→ **How to complete this task**
Only the lines from the one containing "root of tail: (255, 395)" through the final line of the entries below are wanted, each copied exactly.

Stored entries
________________
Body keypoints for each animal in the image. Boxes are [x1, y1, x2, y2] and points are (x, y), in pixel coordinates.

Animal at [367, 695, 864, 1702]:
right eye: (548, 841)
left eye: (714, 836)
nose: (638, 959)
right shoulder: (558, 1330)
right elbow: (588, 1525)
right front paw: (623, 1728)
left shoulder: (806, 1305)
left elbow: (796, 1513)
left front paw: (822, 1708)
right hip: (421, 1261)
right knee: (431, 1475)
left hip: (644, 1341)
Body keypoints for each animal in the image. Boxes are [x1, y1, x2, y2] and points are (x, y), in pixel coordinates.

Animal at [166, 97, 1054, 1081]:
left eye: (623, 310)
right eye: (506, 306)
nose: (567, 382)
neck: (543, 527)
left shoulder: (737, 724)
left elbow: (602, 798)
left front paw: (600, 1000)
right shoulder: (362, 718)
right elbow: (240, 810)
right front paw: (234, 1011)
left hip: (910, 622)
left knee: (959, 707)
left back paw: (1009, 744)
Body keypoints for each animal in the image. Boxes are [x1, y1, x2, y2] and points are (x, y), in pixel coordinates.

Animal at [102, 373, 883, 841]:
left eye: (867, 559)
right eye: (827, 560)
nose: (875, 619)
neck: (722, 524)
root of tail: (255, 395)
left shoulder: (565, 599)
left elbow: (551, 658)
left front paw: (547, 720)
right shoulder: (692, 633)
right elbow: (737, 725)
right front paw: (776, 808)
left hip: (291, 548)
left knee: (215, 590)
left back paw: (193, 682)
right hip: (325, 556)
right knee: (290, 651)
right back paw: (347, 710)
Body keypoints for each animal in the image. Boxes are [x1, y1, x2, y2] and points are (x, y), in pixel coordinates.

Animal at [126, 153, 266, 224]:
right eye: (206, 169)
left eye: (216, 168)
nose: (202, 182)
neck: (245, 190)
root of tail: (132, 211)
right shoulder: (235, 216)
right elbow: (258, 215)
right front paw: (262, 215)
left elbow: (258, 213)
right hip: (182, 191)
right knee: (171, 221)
________________
→ **Expected answer**
root of tail: (255, 395)
left shoulder: (565, 599)
left elbow: (551, 658)
left front paw: (547, 720)
right shoulder: (692, 633)
right elbow: (737, 725)
right front paw: (776, 808)
left hip: (291, 548)
left knee: (215, 590)
left back paw: (193, 682)
right hip: (325, 556)
right knee: (290, 651)
right back paw: (347, 710)
Body keypoints for each animal in the image. Boxes are [x1, y1, x2, y2] and points are (x, y), in pixel coordinates.

Animal at [126, 153, 266, 224]:
right eye: (206, 169)
left eye: (216, 168)
nose: (202, 182)
neck: (245, 190)
root of tail: (132, 211)
right shoulder: (235, 216)
right elbow: (258, 215)
right front paw: (262, 215)
left elbow: (258, 213)
right hip: (182, 191)
right knee: (171, 221)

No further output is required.